Shachar has been fascinated by nature for as long as he can remember. Birdwatching, trekking, scuba diving, and wildlife have always been part of his life. Accordingly, he enrolled in a bachelor’s program in environmental engineering at the Technion, which he found fascinating, though he mostly enjoyed the physics and mathematics. During the last year of his bachelor’s, he began working as a research engineer in a startup company aiming to enable efficient green hydrogen production – h2pro. After another year and a half as a full-time engineer in the simulation-analysis group at h2pro, he started his master’s in environmental physics at the Sde Boker campus, BGU. The master’s program led to a combined track to a PhD, continuing to use tools from nonlinear dynamics to reveal phenomena in dryland and arctic tundra ecosystems.

Research Project: Multi level ecosystem response to climate variations

Shachar’s current research project focuses on the tundra ecosystem, and specifically understanding the non-linear relationship between the vegetation and the thermal regime. The tundra is a unique ecosystem in which the entire soil column freezes during the (cold and prolonged) winter, and the top layer only (the ‘active layer’) thaws during the summer. It has been the focus of many recent studies, due to the large carbon pool stored in tundra soils, and the high impact of climate warming on these ecosystems.
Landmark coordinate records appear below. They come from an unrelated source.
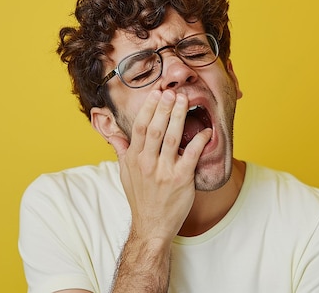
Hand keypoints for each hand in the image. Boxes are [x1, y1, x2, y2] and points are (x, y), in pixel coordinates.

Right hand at [108, 90, 211, 242]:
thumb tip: (113, 134)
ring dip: (179, 117)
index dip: (149, 108)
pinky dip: (199, 141)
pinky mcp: (181, 179)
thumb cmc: (141, 198)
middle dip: (164, 108)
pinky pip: (191, 155)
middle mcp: (147, 163)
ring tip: (185, 101)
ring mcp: (164, 171)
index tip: (157, 93)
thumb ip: (121, 151)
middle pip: (155, 128)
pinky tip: (205, 131)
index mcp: (134, 158)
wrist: (151, 225)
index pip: (140, 126)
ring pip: (171, 138)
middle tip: (172, 92)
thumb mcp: (125, 174)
Field research from the past several decades reveal that the vegetation in the tundra is not only affected by the thermal regime, but also plays a key role in shaping it. One of the principal factors is the ‘winter insulation effect’. In winters, vegetation traps snow by disturbing the winds, and physically holding snow within the stems, branches and leaves. This, in turn, leads to a higher snow pack, that insulates the soil, and the plant, from the harsh winter – that can reach temperatures of 40 C and less. Incorporating vegetation responses to environmental factors, many field data, and dynamical modelling – he tries to decipher the complex mutual dynamics of the thermal regime and the vegetation, cooperating with ‘team shrub’ from Vancouver, Canada.

The strong annual periodicity, many variables involved, and the harsh conditions in the tundra which make field data limited – makes it a challenge. These dynamics that might provoke shrubification – a widely observed phenomenon of shrubs taking over tundra ecosystems – are in high interest, and might explain the underlying mechanism.